Rat King 'Larva' CD 2010All the way from Chennai, India, Rat King is the twisted brain-wrong of Deepak Raghu and Murari Vasudevan and is quite a departure from the kind of thing we usually cover here at t’Shaman. You’ll find no trace of Stoner Rock, Sludge or Doom Metal here, instead Rat King give us a highly rhythmic, occasionally violent, and often unsettling soundtrack to an imaginary movie.

To these ears, ‘Larva’ evokes similar tones, moods and resonances as Shoji Yamashiro & Geinoh Yamashirogumi’s soundtrack to Akira and the literally metallic hissing and pounding of Chu Ishigawa’s Tetsuo – The Iron Man score, along with overtones of The Rhythm Devils work on Apocalypse Now and the claustrophobically intense work of Japanese one-man band Dissecting Table. See what I mean? Not yer typical Shamanic fare at all.

The dominant sounds for the vast majority of ‘Larva’ are the drums of Deepak Raghu, heavily treated clean guitar sounds, violin and general atmospheric sound trickery. What could easily come across as skeletal and sparse is given a great deal of depth and sheen by the immaculate production and general compositional skill of Raghu and Vasudevan.
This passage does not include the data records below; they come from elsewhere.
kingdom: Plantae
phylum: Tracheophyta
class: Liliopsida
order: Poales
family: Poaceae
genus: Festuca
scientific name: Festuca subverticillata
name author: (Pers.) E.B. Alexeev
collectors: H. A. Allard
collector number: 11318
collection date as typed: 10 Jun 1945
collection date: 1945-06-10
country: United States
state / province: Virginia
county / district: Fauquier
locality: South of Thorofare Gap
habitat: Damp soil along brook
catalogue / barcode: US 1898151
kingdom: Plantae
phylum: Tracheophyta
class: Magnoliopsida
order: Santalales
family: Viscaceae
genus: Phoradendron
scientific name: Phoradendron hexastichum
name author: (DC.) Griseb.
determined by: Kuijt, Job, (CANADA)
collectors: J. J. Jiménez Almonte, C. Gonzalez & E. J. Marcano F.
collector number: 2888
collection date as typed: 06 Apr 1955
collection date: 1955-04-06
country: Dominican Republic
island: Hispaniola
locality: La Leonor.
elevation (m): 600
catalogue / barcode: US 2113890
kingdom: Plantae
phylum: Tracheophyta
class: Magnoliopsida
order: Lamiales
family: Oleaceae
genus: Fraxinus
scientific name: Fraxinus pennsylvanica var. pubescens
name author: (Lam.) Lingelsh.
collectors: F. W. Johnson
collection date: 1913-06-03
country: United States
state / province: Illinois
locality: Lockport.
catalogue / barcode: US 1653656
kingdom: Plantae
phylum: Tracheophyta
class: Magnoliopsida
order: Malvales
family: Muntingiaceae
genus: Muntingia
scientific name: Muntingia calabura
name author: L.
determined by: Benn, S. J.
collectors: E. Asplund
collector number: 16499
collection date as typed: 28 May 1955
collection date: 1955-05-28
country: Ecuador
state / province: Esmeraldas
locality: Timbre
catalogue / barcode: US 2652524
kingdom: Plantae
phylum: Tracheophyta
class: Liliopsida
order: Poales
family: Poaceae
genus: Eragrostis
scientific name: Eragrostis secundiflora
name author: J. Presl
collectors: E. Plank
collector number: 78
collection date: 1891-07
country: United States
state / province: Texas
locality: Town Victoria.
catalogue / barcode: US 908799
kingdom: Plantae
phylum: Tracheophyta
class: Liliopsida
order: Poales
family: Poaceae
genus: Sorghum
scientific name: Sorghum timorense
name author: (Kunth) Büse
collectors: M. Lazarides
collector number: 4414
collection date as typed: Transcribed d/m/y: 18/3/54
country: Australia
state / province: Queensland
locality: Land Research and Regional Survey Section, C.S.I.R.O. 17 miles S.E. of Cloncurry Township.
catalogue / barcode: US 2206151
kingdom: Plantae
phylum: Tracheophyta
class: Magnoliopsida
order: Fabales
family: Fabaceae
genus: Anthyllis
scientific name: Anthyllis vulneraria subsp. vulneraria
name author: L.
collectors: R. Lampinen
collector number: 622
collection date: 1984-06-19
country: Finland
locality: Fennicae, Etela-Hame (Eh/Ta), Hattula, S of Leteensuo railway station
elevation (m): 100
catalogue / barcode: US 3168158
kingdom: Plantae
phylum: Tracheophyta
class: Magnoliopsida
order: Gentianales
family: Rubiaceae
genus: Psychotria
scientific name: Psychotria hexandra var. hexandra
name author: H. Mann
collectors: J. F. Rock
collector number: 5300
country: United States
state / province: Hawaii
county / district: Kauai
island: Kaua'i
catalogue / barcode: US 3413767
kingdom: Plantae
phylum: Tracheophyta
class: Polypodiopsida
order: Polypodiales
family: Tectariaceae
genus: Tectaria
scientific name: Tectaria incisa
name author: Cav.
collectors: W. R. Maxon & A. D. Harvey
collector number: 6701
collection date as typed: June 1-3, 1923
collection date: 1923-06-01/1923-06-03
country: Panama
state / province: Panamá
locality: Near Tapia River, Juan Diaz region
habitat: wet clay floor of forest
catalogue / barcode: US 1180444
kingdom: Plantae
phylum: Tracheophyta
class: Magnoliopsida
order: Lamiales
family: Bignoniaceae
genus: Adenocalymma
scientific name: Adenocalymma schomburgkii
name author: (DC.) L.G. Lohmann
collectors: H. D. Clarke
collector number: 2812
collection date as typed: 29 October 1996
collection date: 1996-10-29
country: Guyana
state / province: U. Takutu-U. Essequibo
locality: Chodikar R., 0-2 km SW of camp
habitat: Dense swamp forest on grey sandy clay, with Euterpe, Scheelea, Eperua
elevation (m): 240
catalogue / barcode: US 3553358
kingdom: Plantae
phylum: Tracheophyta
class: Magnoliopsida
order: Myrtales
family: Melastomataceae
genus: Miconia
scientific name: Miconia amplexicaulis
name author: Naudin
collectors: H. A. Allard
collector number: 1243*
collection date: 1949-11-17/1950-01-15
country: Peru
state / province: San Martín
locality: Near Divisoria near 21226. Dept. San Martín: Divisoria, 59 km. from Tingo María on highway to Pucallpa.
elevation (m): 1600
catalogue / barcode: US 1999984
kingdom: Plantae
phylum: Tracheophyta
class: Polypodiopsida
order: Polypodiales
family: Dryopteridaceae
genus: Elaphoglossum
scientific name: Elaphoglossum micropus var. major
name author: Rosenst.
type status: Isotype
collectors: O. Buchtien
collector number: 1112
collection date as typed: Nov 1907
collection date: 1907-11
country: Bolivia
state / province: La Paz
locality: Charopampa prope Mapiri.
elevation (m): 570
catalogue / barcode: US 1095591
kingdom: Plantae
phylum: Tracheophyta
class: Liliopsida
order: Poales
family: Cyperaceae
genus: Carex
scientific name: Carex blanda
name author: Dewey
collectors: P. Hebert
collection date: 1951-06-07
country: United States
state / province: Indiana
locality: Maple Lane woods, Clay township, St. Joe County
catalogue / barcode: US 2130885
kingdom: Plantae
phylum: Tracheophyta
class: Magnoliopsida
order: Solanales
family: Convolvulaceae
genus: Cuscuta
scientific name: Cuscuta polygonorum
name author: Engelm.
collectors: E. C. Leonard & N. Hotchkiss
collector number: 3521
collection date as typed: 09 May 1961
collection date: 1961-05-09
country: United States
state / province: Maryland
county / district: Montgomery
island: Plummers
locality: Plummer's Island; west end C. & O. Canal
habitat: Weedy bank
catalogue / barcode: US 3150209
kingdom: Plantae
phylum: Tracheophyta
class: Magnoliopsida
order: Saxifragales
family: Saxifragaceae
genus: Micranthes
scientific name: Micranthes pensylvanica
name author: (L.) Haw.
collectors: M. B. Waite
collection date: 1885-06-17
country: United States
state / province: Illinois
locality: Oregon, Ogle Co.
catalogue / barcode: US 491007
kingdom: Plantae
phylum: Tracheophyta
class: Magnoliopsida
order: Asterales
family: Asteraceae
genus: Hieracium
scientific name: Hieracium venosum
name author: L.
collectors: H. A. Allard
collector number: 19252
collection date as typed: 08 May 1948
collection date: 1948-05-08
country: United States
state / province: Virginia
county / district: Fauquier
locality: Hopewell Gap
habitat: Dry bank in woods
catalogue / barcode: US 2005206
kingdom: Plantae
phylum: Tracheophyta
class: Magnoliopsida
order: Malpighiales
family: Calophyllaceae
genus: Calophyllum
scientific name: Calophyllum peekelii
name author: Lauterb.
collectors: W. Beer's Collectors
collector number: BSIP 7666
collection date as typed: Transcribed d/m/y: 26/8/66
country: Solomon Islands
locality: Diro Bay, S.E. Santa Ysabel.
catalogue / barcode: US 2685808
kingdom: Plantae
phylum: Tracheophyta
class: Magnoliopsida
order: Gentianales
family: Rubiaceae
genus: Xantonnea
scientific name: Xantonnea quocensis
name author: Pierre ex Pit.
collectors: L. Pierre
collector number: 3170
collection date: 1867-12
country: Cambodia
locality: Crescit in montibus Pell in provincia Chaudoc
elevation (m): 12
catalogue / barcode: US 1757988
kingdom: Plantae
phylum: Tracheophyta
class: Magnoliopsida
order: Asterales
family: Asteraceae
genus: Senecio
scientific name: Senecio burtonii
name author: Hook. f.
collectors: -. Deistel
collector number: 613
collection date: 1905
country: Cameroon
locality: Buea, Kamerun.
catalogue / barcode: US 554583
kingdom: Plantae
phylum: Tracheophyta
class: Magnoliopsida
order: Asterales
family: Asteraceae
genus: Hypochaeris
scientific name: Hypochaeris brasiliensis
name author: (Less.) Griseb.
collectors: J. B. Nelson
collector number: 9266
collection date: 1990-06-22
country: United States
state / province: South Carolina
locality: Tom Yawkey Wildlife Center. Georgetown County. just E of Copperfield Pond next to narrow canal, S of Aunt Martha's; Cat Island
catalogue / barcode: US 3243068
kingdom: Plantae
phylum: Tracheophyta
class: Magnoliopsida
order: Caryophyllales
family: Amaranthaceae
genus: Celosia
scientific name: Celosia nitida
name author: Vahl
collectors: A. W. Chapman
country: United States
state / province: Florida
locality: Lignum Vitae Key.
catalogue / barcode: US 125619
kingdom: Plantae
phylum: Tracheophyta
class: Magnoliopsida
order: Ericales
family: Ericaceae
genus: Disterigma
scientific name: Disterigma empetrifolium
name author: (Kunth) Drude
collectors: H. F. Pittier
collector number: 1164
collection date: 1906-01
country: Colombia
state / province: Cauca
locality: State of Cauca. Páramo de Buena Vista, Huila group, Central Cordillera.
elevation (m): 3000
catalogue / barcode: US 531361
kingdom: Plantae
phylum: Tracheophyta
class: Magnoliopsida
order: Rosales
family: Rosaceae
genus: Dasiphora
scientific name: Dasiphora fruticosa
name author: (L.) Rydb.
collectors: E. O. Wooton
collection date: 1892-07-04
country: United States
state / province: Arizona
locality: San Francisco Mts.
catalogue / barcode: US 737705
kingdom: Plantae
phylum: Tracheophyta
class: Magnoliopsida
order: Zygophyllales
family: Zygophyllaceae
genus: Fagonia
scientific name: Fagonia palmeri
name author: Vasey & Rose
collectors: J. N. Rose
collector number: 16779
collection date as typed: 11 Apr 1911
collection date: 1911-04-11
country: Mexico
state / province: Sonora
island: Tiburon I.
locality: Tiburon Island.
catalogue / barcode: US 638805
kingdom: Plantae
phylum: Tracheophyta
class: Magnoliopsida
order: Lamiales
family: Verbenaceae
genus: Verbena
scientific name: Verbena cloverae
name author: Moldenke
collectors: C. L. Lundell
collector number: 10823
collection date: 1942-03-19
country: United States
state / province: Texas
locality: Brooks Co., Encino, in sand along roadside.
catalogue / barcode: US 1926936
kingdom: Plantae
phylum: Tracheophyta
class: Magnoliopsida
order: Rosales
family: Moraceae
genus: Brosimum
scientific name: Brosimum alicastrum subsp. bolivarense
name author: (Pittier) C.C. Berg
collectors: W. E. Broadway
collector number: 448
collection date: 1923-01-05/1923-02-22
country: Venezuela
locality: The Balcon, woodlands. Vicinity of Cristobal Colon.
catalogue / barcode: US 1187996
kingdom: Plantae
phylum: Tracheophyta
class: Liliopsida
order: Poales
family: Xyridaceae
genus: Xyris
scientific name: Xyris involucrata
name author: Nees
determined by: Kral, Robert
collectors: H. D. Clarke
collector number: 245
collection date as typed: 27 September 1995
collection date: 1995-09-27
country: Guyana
From the tabla and percussion-lead opener, ‘Egg’, the atmosphere is set and the expansive yet minimalist sound palette is thrust firmly to the fore. The machine-gun hammering, creepy atmospherics and rich violin of ‘Hour Of The World’ serve as some kind of blueprint for the album as a whole, blocks of near-silence being interrupted by furious percussion and dramatic swathes of overwhelming sound. Elsewhere, as in ‘The Duel’ and ‘Spiracle’, the deep-space ambience reaches near-Ligeti proportions, as encroaching dread looms upon the listener. ‘The Wake’ and ‘Tranquillity Lane’ are driven by bonecrunching jackhammer drums and really amp up the drama with some heavily orchestrated sections juxtaposed against quieter, more contemplative passages, particularly in the case of ‘Tranquillity Lane’, which tails off into an eerie abyss of deep blackness before swimming back into earshot again with a wonderfully mournful coda. This elegiac feel carries through ‘Smorgasbord’, with its dramatic strings and double-bass drumming, and finds its zenith in closer ‘Vapour’, a melodiously downbeat number featuring pizzicato strings, strident acoustic guitar and sounds for all the world like David Arnold channelling Lalo Schifrin.

Rat King deliver a stunningly cinematic panorama of sound, here on ‘Larva’, beautifully arranged and beautifully recorded. I’m hearing a lot of high-quality music coming out of India of late, and judging by the amount of pies that Deepak Raghu has a finger in, I’ll be hearing a lot MORE.

I wholeheartedly recommend ‘Larva’ to anyone with an adventurous musical palette, and advise that you keep an eye on the Indian underground music scene for the foreseeable future, something tells me there is a lot of interest brewing therein and you don’t want to miss out, do you?